▶ _WRITTEN REQUEST_:
Render the lines of the entries below as a numbered list, omitting blank lines and leaving out the pictures.

▶ _AVAILABLE DATA_:
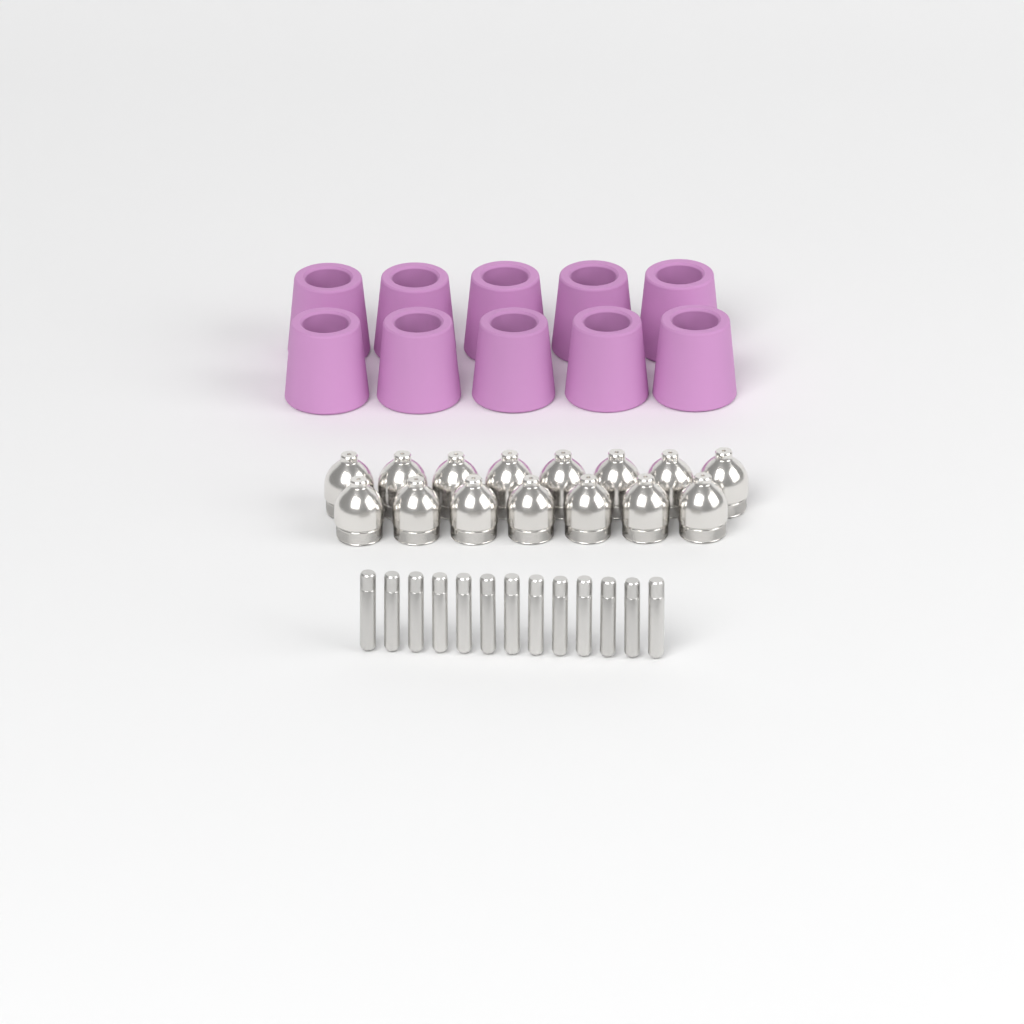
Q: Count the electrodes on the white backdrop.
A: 13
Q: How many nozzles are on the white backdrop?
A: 15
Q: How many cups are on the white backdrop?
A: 10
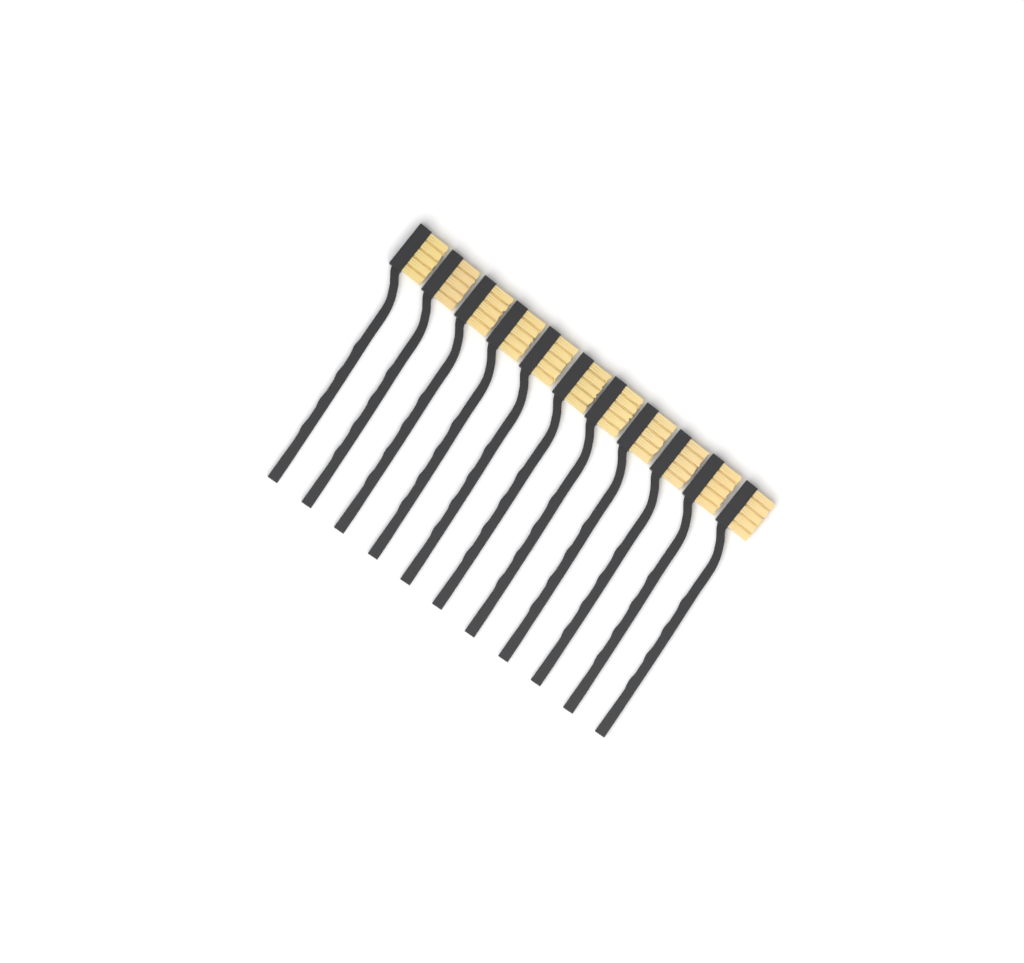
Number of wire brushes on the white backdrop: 11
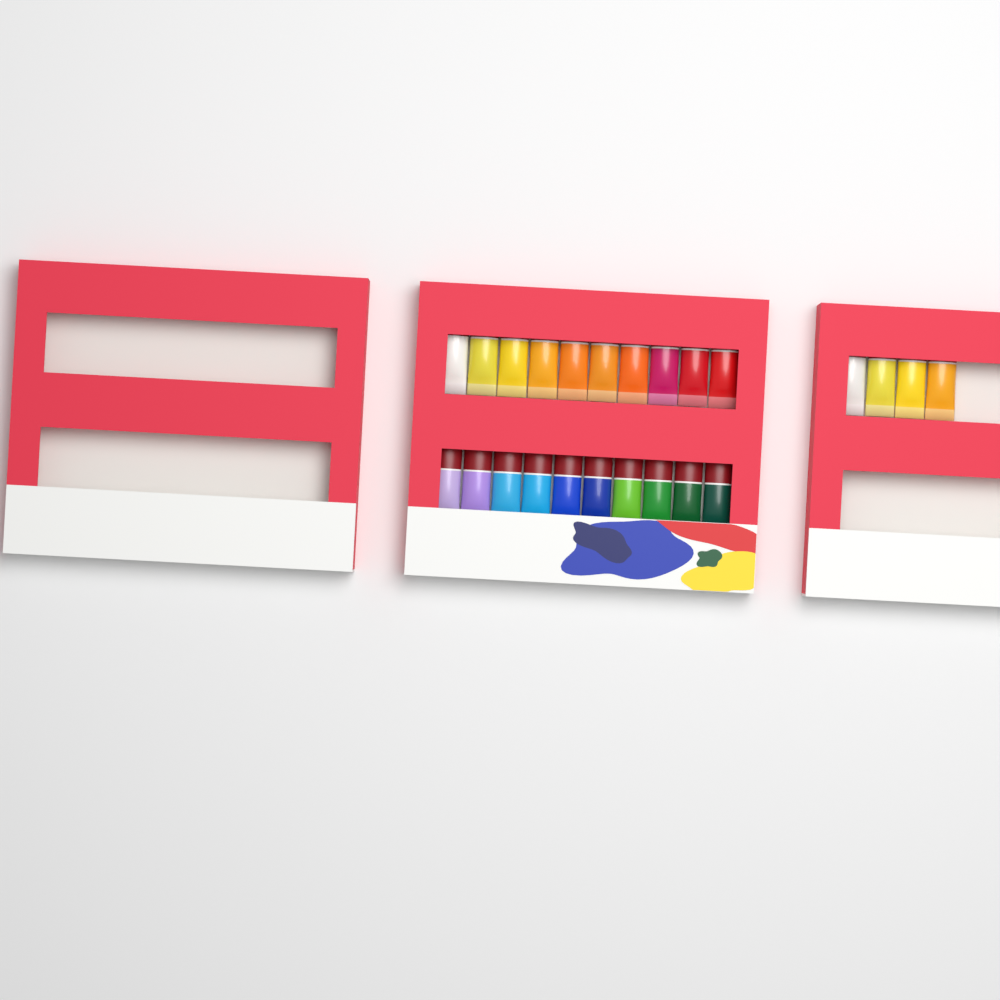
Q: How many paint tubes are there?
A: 24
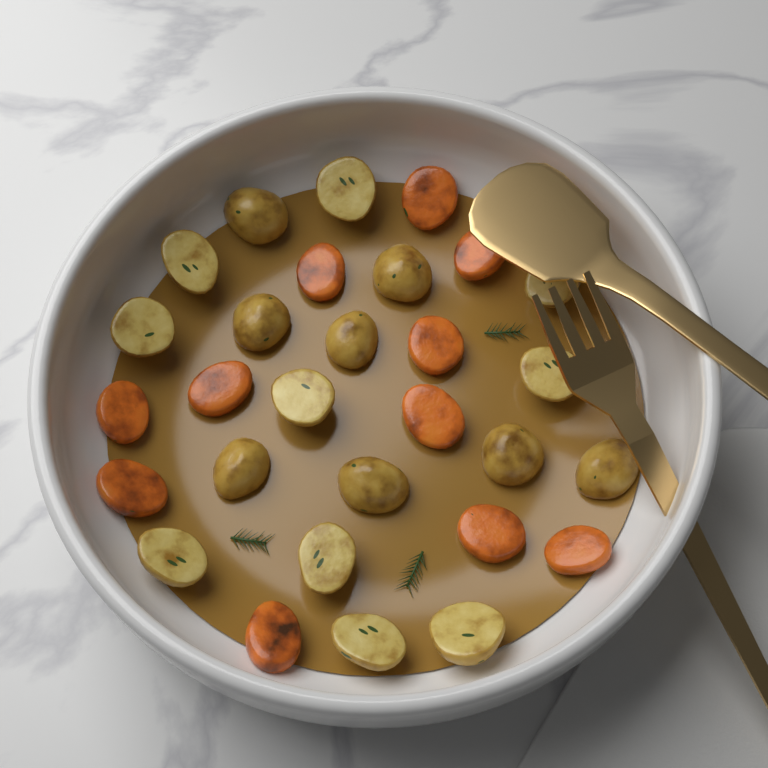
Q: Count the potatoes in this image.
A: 18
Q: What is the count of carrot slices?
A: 11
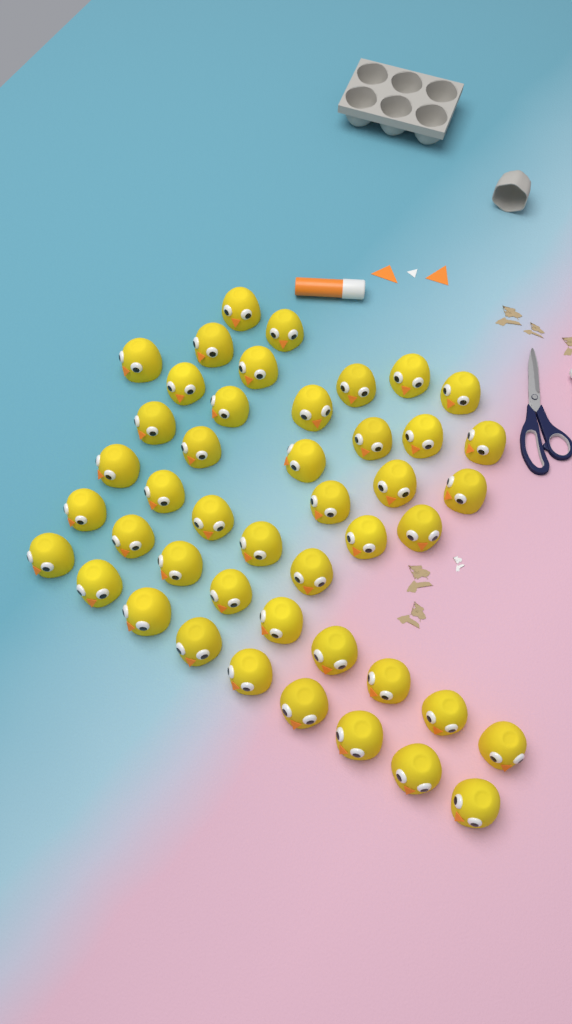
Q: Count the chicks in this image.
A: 45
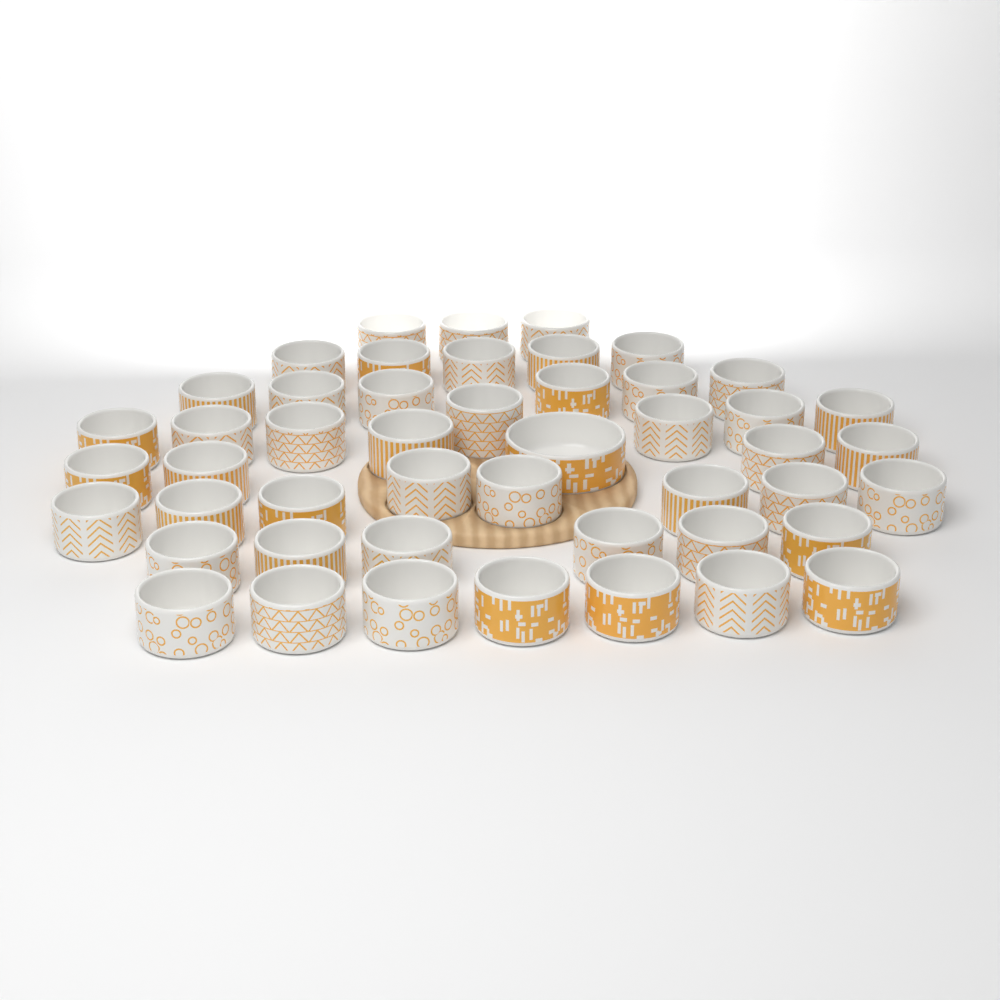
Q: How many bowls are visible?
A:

▶ _TASK SOLUTION_:
1. Q: Count the electrodes on the white backdrop.
2. A: 13
3. Q: How many nozzles are on the white backdrop?
4. A: 15
5. Q: How many cups are on the white backdrop?
6. A: 10
7. Number of wire brushes on the white backdrop: 11
8. Q: How many paint tubes are there?
9. A: 24
10. Q: Count the potatoes in this image.
11. A: 18
12. Q: What is the count of carrot slices?
13. A: 11
14. Q: Count the chicks in this image.
15. A: 45
16. Q: How many bowls are visible?
17. A:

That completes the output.